- [Problem]:
Copy out the text of all the records below, replacing "Ref." with "Código" and changing nothing else. Leave the pictures out.

- [Source data]:
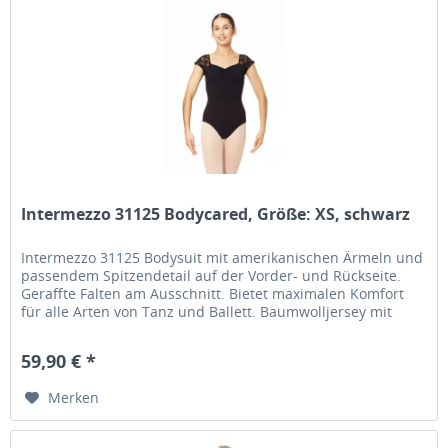
Intermezzo 31125 Bodycared, Größe: XS, schwarz
Intermezzo 31125 Bodysuit mit amerikanischen Ärmeln und
passendem Spitzendetail auf der Vorder- und Rückseite.
Geraffte Falten am Ausschnitt. Bietet maximalen Komfort
für alle Arten von Tanz und Ballett. Baumwolljersey mit
Frontfutter....
59,90 € *
Merken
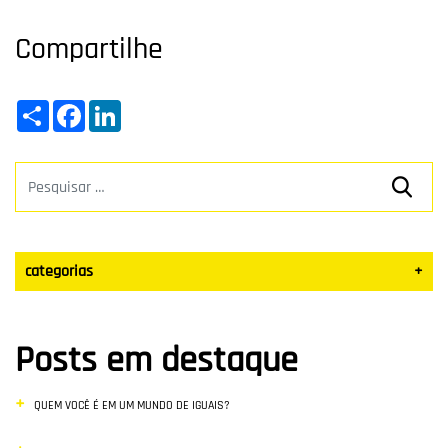
Compartilhe
Share
Facebook
LinkedIn
categorias
+
Datas Sazonais
Posts em destaque
Blog
QUEM VOCÊ É EM UM MUNDO DE IGUAIS?
Vendas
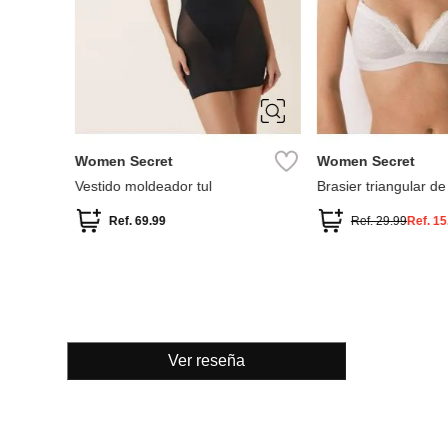
S
M
L
90B
95B
10
Women Secret
Women Secret
lter
Vestido moldeador tul
Brasier triangular de
CHARMING
Ref.
69.99
Ref.
29.99
Ref.
15
Ver reseña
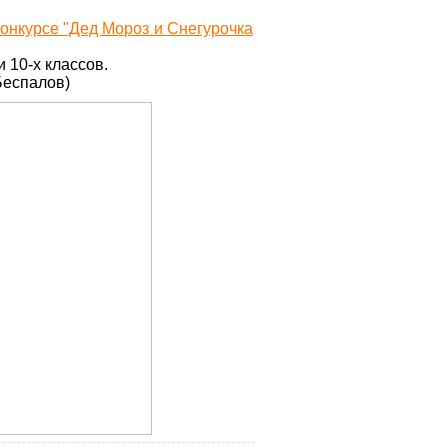
онкурсе "Дед Мороз и Снегурочка
 10-х классов.
Беспалов)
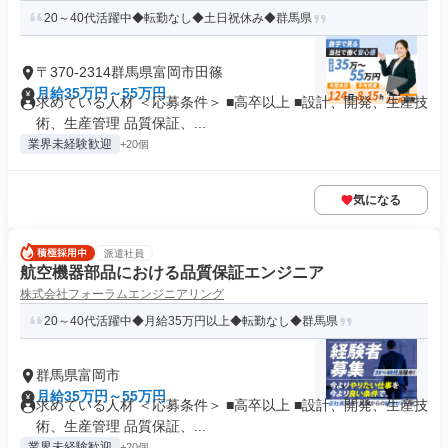
20～40代活躍中◆転勤なし◆土日祝休み◆群馬県
〒370-2314群馬県富岡市田篠
月給35万円～55万円
求めている人材 ＜応募条件＞ ■高卒以上 ■設計、開発、生産技
術、生産管理 品質保証、...
業界未経験歓迎
+20個
気になる
派遣社員
航空機器部品における品質保証エンジニア
株式会社フォーラムエンジニアリング
20～40代活躍中◆月給35万円以上◆転勤なし◆群馬県
群馬県富岡市
月給35万円～55万円
求めている人材 ＜応募条件＞ ■高卒以上 ■設計、開発、生産技
術、生産管理 品質保証、...
業界未経験歓迎
+20個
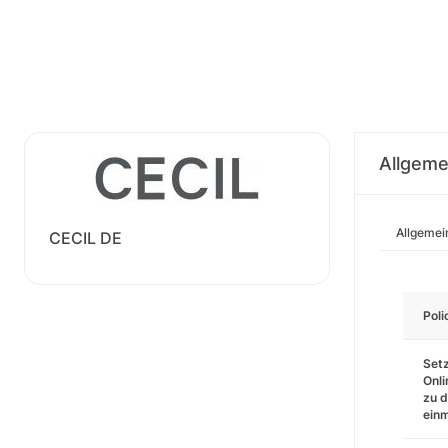
Allgeme
Allgemei
CECIL DE
Pol
Setz
Onli
zu d
einm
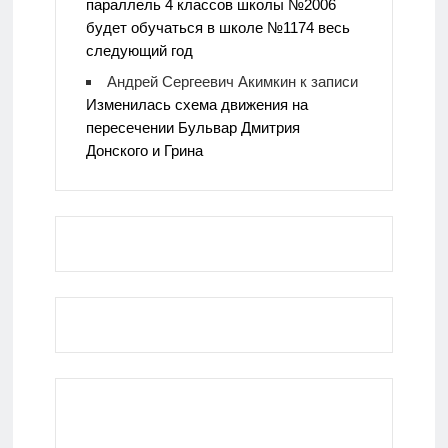
параллель 4 классов школы №2006
будет обучаться в школе №1174 весь
следующий год
Андрей Сергеевич Акимкин
к записи
Изменилась схема движения на
пересечении Бульвар Дмитрия
Донского и Грина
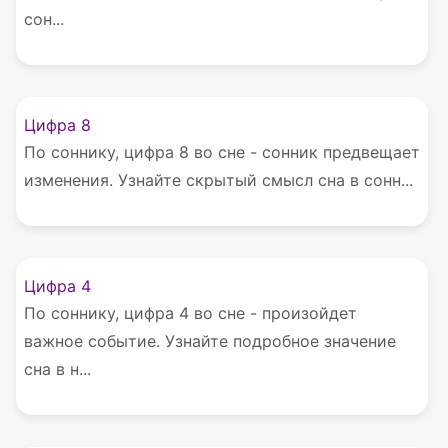
сон...
Цифра 8
По соннику, цифра 8 во сне - сонник предвещает
изменения. Узнайте скрытый смысл сна в сонн...
Цифра 4
По соннику, цифра 4 во сне - произойдет
важное событие. Узнайте подробное значение
сна в н...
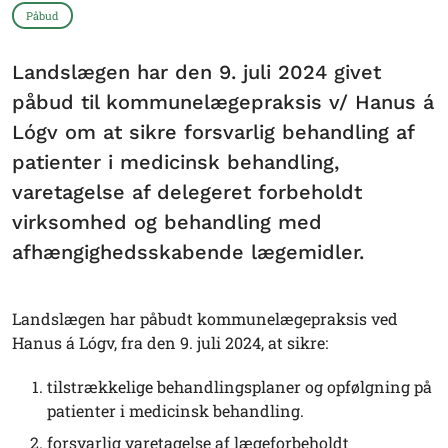
Påbud
Landslægen har den 9. juli 2024 givet
påbud til kommunelægepraksis v/ Hanus á
Lógv om at sikre forsvarlig behandling af
patienter i medicinsk behandling,
varetagelse af delegeret forbeholdt
virksomhed og behandling med
afhængighedsskabende lægemidler.
Landslægen har påbudt kommunelægepraksis ved
Hanus á Lógv, fra den 9. juli 2024, at sikre:
tilstrækkelige behandlingsplaner og opfølgning på
patienter i medicinsk behandling.
forsvarlig varetagelse af lægeforbeholdt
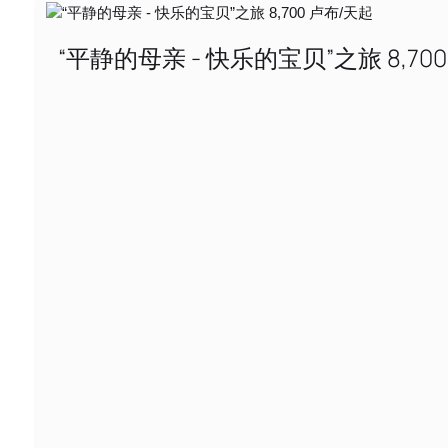
“平静的母亲 - 快乐的宝贝”之旅 8,70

- [Task solution]:
Intermezzo 31125 Bodycared, Größe: XS, schwarz
Intermezzo 31125 Bodysuit mit amerikanischen Ärmeln und
passendem Spitzendetail auf der Vorder- und Rückseite.
Geraffte Falten am Ausschnitt. Bietet maximalen Komfort
für alle Arten von Tanz und Ballett. Baumwolljersey mit
Frontfutter....
59,90 € *
Merken
Compartilhe
Share
Facebook
LinkedIn
categorias
+
Datas Sazonais
Posts em destaque
Blog
QUEM VOCÊ É EM UM MUNDO DE IGUAIS?
Vendas
S
M
L
90B
95B
10
Women Secret
Women Secret
lter
Vestido moldeador tul
Brasier triangular de
CHARMING
Código
69.99
Código
29.99
Código
15
Ver reseña
онкурсе "Дед Мороз и Снегурочка
 10-х классов.
Беспалов)
20～40代活躍中◆転勤なし◆土日祝休み◆群馬県
〒370-2314群馬県富岡市田篠
月給35万円～55万円
求めている人材 ＜応募条件＞ ■高卒以上 ■設計、開発、生産技
術、生産管理 品質保証、...
業界未経験歓迎
+20個
気になる
派遣社員
航空機器部品における品質保証エンジニア
株式会社フォーラムエンジニアリング
20～40代活躍中◆月給35万円以上◆転勤なし◆群馬県
群馬県富岡市
月給35万円～55万円
求めている人材 ＜応募条件＞ ■高卒以上 ■設計、開発、生産技
術、生産管理 品質保証、...
業界未経験歓迎
+20個
Allgeme
Allgemei
CECIL DE
Pol
Setz
Onli
zu d
einm
параллель 4 классов школы №2006
будет обучаться в школе №1174 весь
следующий год
Андрей Сергеевич Акимкин
к записи
Изменилась схема движения на
пересечении Бульвар Дмитрия
Донского и Грина
сон...
Цифра 8
По соннику, цифра 8 во сне - сонник предвещает
изменения. Узнайте скрытый смысл сна в сонн...
Цифра 4
По соннику, цифра 4 во сне - произойдет
важное событие. Узнайте подробное значение
сна в н...
Påbud
Landslægen har den 9. juli 2024 givet
påbud til kommunelægepraksis v/ Hanus á
Lógv om at sikre forsvarlig behandling af
patienter i medicinsk behandling,
varetagelse af delegeret forbeholdt
virksomhed og behandling med
afhængighedsskabende lægemidler.
Landslægen har påbudt kommunelægepraksis ved
Hanus á Lógv, fra den 9. juli 2024, at sikre:
tilstrækkelige behandlingsplaner og opfølgning på
patienter i medicinsk behandling.
forsvarlig varetagelse af lægeforbeholdt
“平静的母亲 - 快乐的宝贝”之旅 8,70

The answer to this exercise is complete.